»Ja Sir, genau das tue ich.« Paul warf David einen Blick zu. »Aber David ist niemals ungezogen, darum kann er auch niemanden täuschen.«
»Das reicht jetzt!«, sagte Dorcas streng. »Ich werde euch einen Teller fertig machen. Ihr könnt euch zu Ivor und Bethany setzen.«
Sobald die Jungen ihren Teller hatten, suchten sie sich einen Platz und begannen hungrig zu essen, während die Erwachsenen ihre Unterhaltung fortsetzten. Bethany zog ihren Hocker so dicht wie möglich an David heran und stellte ihm eine Frage nach der anderen, wobei sie ihn immer am Ärmel zupfte, um seine Aufmerksamkeit zu bekommen.
Die Erwachsenen blieben noch eine Weile am Tisch sitzen und tranken ihren Tee, während die Zwillinge ihre Mahlzeit beendeten. Plötzlich wurde heftig an die Tür geklopft. Dorcas fuhr nervös zusammen. »Wer schlägt denn da die Tür kaputt?«
»Ich werde nachsehen«, erbot sich Andrew. Er erhob sich, ging zur Tür und öffnete sie. »Ach, Mr Beddows –«
»Mr Wakefield, ich bin wegen Eurer Jungen gekommen!« Saul Beddows trat ein. Er war ein großer, stämmiger Mann von Mitte sechzig, dessen Hände von der Arthritis leicht gekrümmt waren, doch ansonsten war er noch gesund und kräftig. »Es geht um den Diebstahl, den sie begangen haben!«
Andrew starrte den alten Mann an. »Ich verstehe Euch nicht, Sir«, erwiderte er ruhig.

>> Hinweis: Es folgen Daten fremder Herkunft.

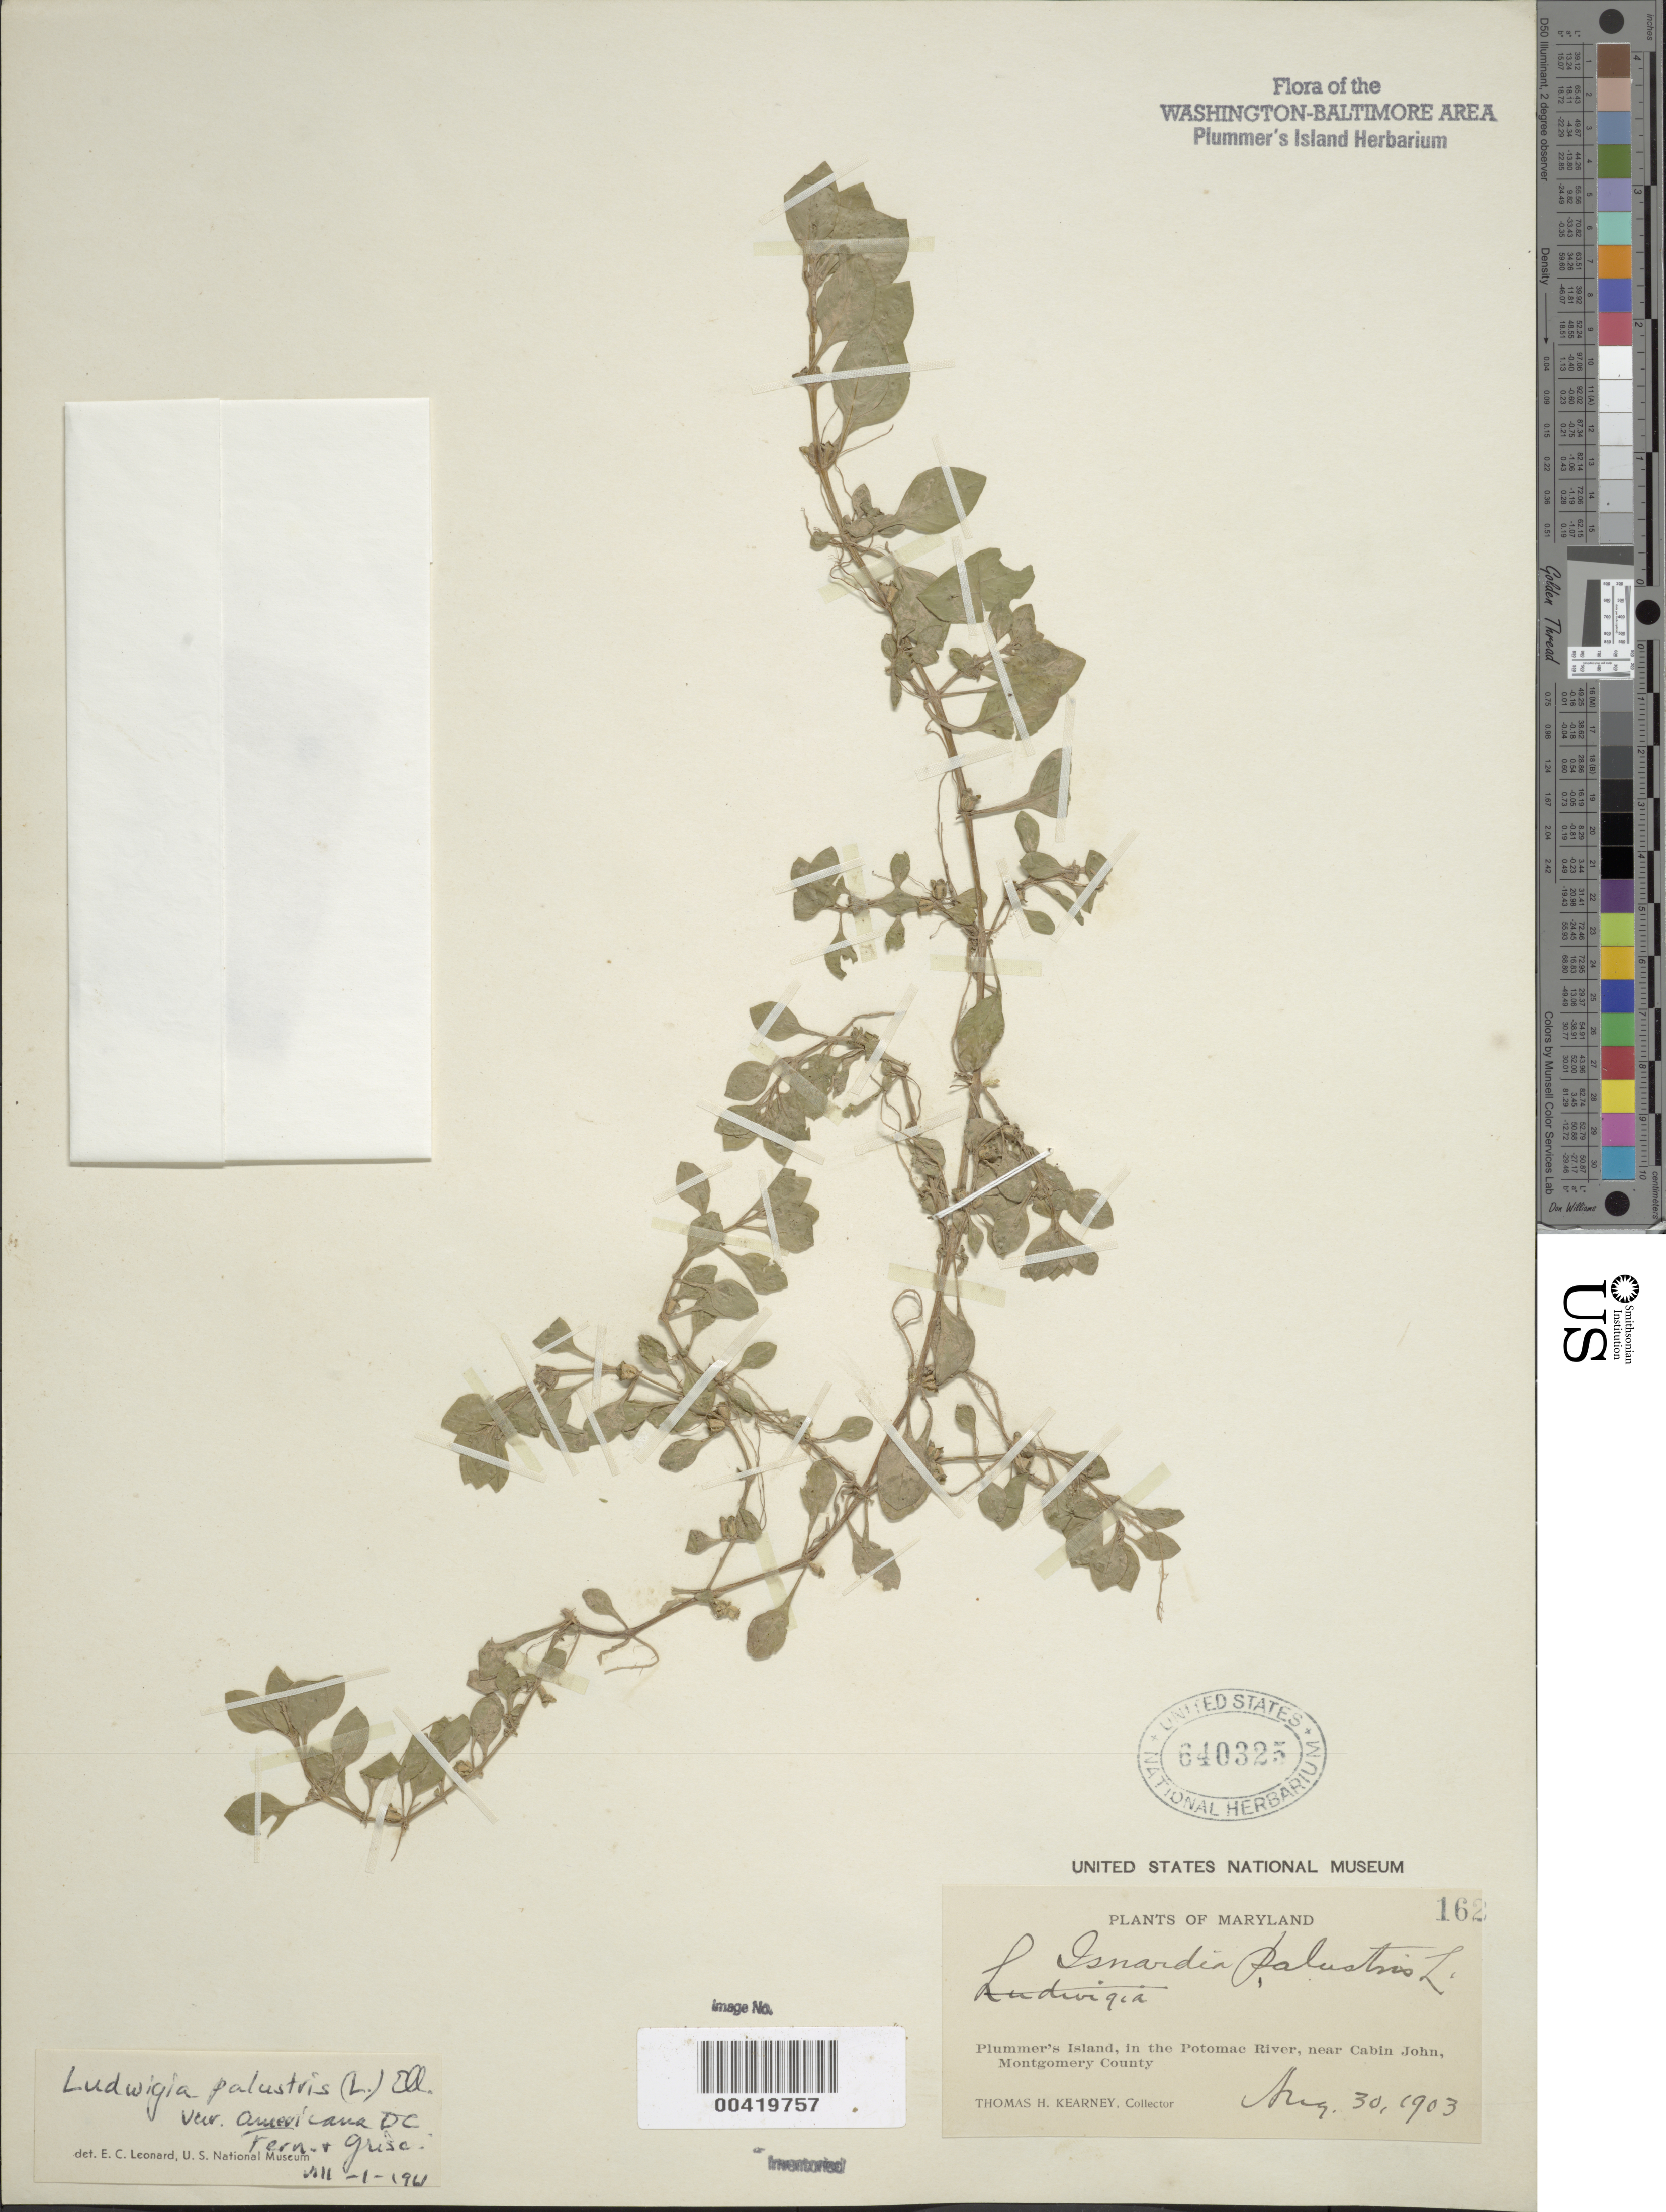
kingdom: Plantae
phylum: Tracheophyta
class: Magnoliopsida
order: Myrtales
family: Onagraceae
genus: Ludwigia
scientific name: Ludwigia palustris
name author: (L.) Elliott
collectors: T. H. Kearney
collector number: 162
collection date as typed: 30 Aug 1903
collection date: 1903-08-30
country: United States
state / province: Maryland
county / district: Montgomery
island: Plummers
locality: Plummer's Island C. & O. Canal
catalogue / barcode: US 640325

»Ihr werdet sehr schnell verstehen, wenn ich Euch sage, dass einer Eurer Jungen einige meiner Äpfel gestohlen hat.«
»Ich wäre sehr traurig, wenn ich annehmen müsste, dass meine Jungen so etwas tun würden.«
»Ihr könnt ruhig traurig sein, Pastor, denn ich habe ihn mit eigenen Augen gesehen. Ich hätte ihn beinahe geschnappt.«
Andrew betrachtete das Gesicht des Mannes. Er wusste, dass Beddows sehr leicht erregbar war, aber er war auch ein gutes, gottesfürchtiges Mitglied der Kirche. Ein wenig schwierig im Umgang vielleicht, doch sehr treu. »Ihr seid sicher, dass es einer meiner Jungen war?«
»Ganz sicher!«
Andrew drehte sich um und rief die beiden Jungen. Als sie neben ihm standen, fragte er leise: »Paul, hast du Mr Beddows’ Äpfel gestohlen?« Es war bezeichnend, dass er Paul fragte, denn nicht in seinen wildesten Träumen konnte er sich vorstellen, dass David so etwas getan hätte.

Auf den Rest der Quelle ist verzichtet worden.